Many people fall through the cracks: 38 million Americans have no health insurance, and many are working adults who couldn’t afford an organ transplant. Some doctors believe that “John Q.” could strike a chord with audiences because it illustrates some of the inequities of the U.S. health system. “There’s a huge public concern about coverage, about how much health-care costs; and here’s a man fighting for his son’s life,” said Dr. Hillel Laks, director of the heart-lung transplant program at UCLA. “I think it’s going to hit a very big audience.”
And HMOs, which come in for a share of the criticism in the movie, apparently still make good villains. A current best-selling novel, “The Oath,” by John Lescroart, centers on an HMO executive who dies in a suspicious accident. And an upcoming made-for-television movie on Showtime is based on the true story of an executive at a health insurance company who blew the whistle on questionable business practices.
Before “John Q.” even premiered, the insurance industry launched an ad campaign framing the movie’s message as a plea to cover the uninsured, not an attack on HMOs.
In fact “John Q.” blasts the entire health-care system, also shedding some light on the role that employers play in deciding which types of health plans their workers will choose from. As the economy remains weak and health costs rise sharply, employers already have begun shifting more cost to workers, insurers say.
In such an environment, Kaiser’s Levitt said, it’s increasingly likely that employers will consider the type of policies that John Q. has, with lower benefit caps. “It’s a natural place to cut down on insurance costs,” Levitt said.
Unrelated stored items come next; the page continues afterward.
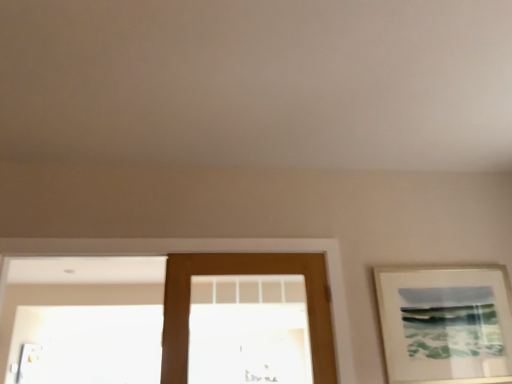
Question: Is brown wooden door at center further to camera compared to brown wooden door at center?

Choices:
 (A) yes
 (B) no

Answer: (A)

Question: From the image's perspective, does brown wooden door at center appear higher than brown wooden door at center?

Choices:
 (A) no
 (B) yes

Answer: (A)

Question: From a real-world perspective, does brown wooden door at center sit lower than brown wooden door at center?

Choices:
 (A) no
 (B) yes

Answer: (B)

Question: From a real-world perspective, is brown wooden door at center on top of brown wooden door at center?

Choices:
 (A) yes
 (B) no

Answer: (B)

Question: From the image's perspective, is brown wooden door at center below brown wooden door at center?

Choices:
 (A) no
 (B) yes

Answer: (B)

Question: From the image's perspective, is matte white picture frame at right located above or below brown wooden door at center?

Choices:
 (A) below
 (B) above

Answer: (A)

Question: Is matte white picture frame at right wider or thinner than brown wooden door at center?

Choices:
 (A) wide
 (B) thin

Answer: (B)

Question: Would you say matte white picture frame at right is to the left or to the right of brown wooden door at center in the picture?

Choices:
 (A) left
 (B) right

Answer: (B)

Question: Is point (455, 355) closer or farther from the camera than point (181, 311)?

Choices:
 (A) closer
 (B) farther

Answer: (B)

Question: Which is correct: brown wooden door at center is inside matte white picture frame at right, or outside of it?

Choices:
 (A) outside
 (B) inside

Answer: (A)

Question: From a real-world perspective, is brown wooden door at center above or below matte white picture frame at right?

Choices:
 (A) above
 (B) below

Answer: (A)

Question: Looking at their shapes, would you say brown wooden door at center is wider or thinner than matte white picture frame at right?

Choices:
 (A) wide
 (B) thin

Answer: (A)

Question: Would you say brown wooden door at center is to the left or to the right of matte white picture frame at right in the picture?

Choices:
 (A) left
 (B) right

Answer: (A)

Question: In terms of width, does brown wooden door at center look wider or thinner when compared to matte white picture frame at right?

Choices:
 (A) thin
 (B) wide

Answer: (B)

Question: From their relative heights in the image, would you say brown wooden door at center is taller or shorter than matte white picture frame at right?

Choices:
 (A) tall
 (B) short

Answer: (A)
No one expects to need an organ transplant, of course, and few of us can contemplate a medical catastrophe when we’re healthy.
But if “John Q.” succeeds in reaching a large audience, it may well get people with insurance to look closely at what their policy covers and what it doesn’t, health experts said.
“It’s very important for people to know what their insurance pays for, and to know they can do something about it,” said UCLA’s Laks. “John Q. could have gone to the company and said, ‘I don’t like this policy. I want to spend $100 more and get better insurance.’ If he’s willing to go shoot people to save his son, why can’t he pay a little extra a month to make sure he’s covered?”